[Start of section]

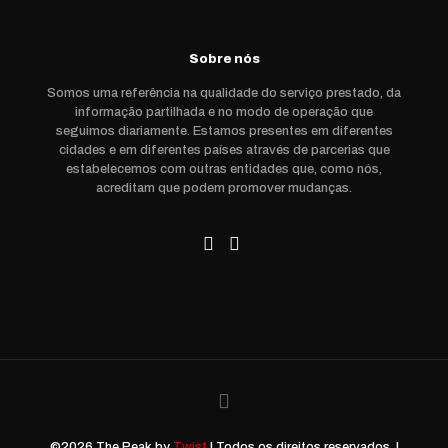
Sobre nós
Somos uma referência na qualidade do serviço prestado, da
informação partilhada e no modo de operação que
seguimos diariamente. Estamos presentes em diferentes
cidades e em diferentes países através de parcerias que
estabelecemos com outras entidades que, como nós,
acreditam que podem promover mudanças.
©2026 The Peak by
Twist
| Todos os direitos reservados. |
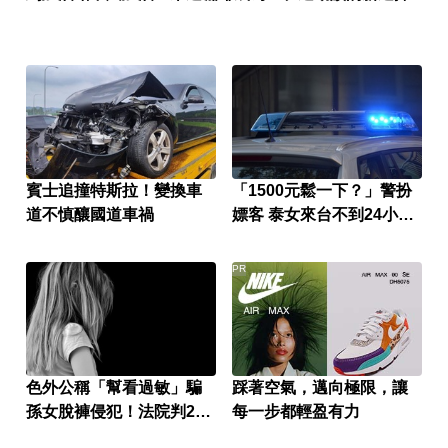
賓士追撞特斯拉！變換車
「1500元鬆一下？」警扮
道不慎釀國道車禍
嫖客 泰女來台不到24小時
就被逮
PR
色外公稱「幫看過敏」騙
踩著空氣，邁向極限，讓
孫女脫褲侵犯！法院判2年
每一步都輕盈有力
4月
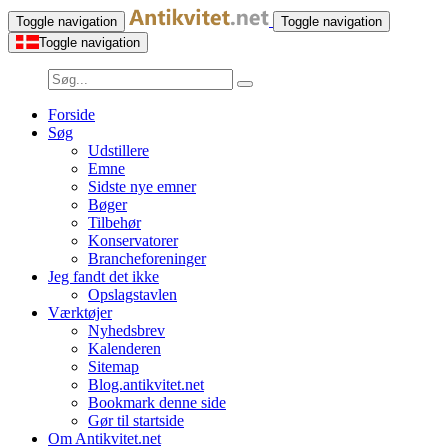
Toggle navigation
Toggle navigation
Toggle navigation
Forside
Søg
Udstillere
Emne
Sidste nye emner
Bøger
Tilbehør
Konservatorer
Brancheforeninger
Jeg fandt det ikke
Opslagstavlen
Værktøjer
Nyhedsbrev
Kalenderen
Sitemap
Blog.antikvitet.net
Bookmark denne side
Gør til startside
Om Antikvitet.net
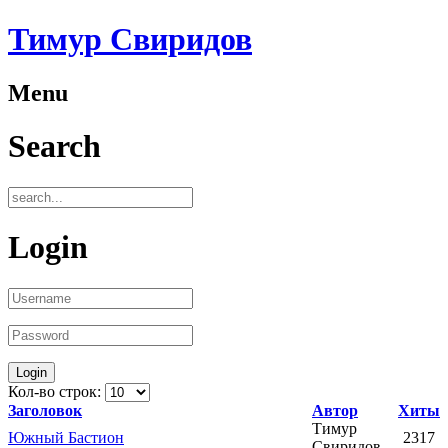
Тимур Свиридов
Menu
Search
Login
Кол-во строк:
Заголовок
Автор
Хиты
Тимур
Южный Бастион
2317
Свиридов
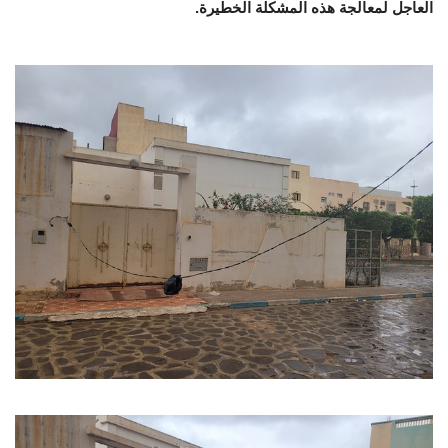
العاجل لمعالجة هذه المشكلة الخطيرة.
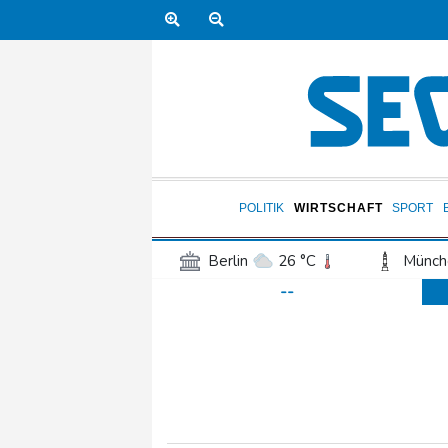
POLITIK
WIRTSCHAFT
SPORT
Berlin
26 °C
Münch
--
Frankfurt am Main
27 °C
Hannover
23 °C
Kö
Rostock
24 °C
Stut
Salzburg
29 °C
Ba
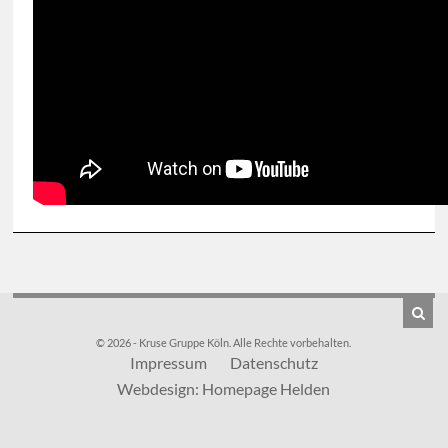
© 2026 - Kruse Gruppe Köln. Alle Rechte vorbehalten.
Impressum
Datenschutz
Webdesign: Homepage Helden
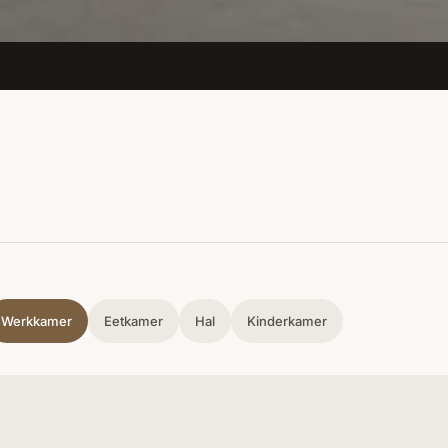
Werkkamer
Eetkamer
Hal
Kinderkamer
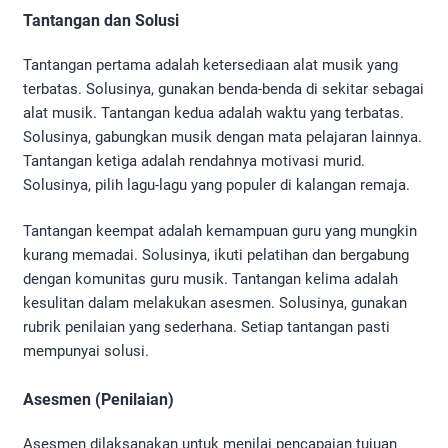
Tantangan dan Solusi
Tantangan pertama adalah ketersediaan alat musik yang
terbatas. Solusinya, gunakan benda-benda di sekitar sebagai
alat musik. Tantangan kedua adalah waktu yang terbatas.
Solusinya, gabungkan musik dengan mata pelajaran lainnya.
Tantangan ketiga adalah rendahnya motivasi murid.
Solusinya, pilih lagu-lagu yang populer di kalangan remaja.
Tantangan keempat adalah kemampuan guru yang mungkin
kurang memadai. Solusinya, ikuti pelatihan dan bergabung
dengan komunitas guru musik. Tantangan kelima adalah
kesulitan dalam melakukan asesmen. Solusinya, gunakan
rubrik penilaian yang sederhana. Setiap tantangan pasti
mempunyai solusi.
Asesmen (Penilaian)
Asesmen dilaksanakan untuk menilai pencapaian tujuan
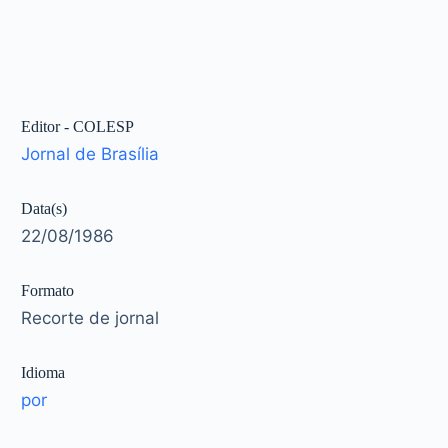
Editor - COLESP
Jornal de Brasília
Data(s)
22/08/1986
Formato
Recorte de jornal
Idioma
por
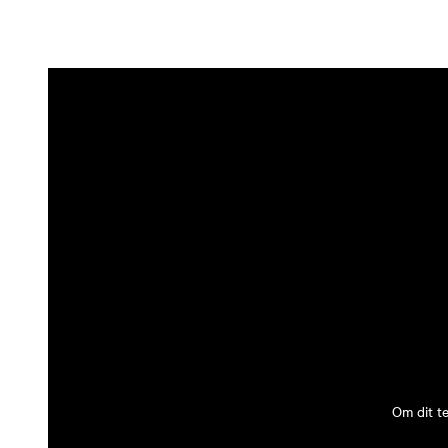
Om dit t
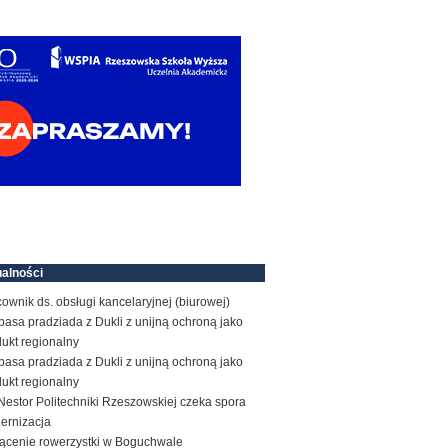
alności
ownik ds. obsługi kancelaryjnej (biurowej)
basa pradziada z Dukli z unijną ochroną jako
ukt regionalny
basa pradziada z Dukli z unijną ochroną jako
ukt regionalny
estor Politechniki Rzeszowskiej czeka spora
ernizacja
rącenie rowerzystki w Boguchwale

[End of section]

▸ Exercise description
Check each line of the material above for the word "guru", then state how many lines hold it. Only the number.

▸ Answer space
2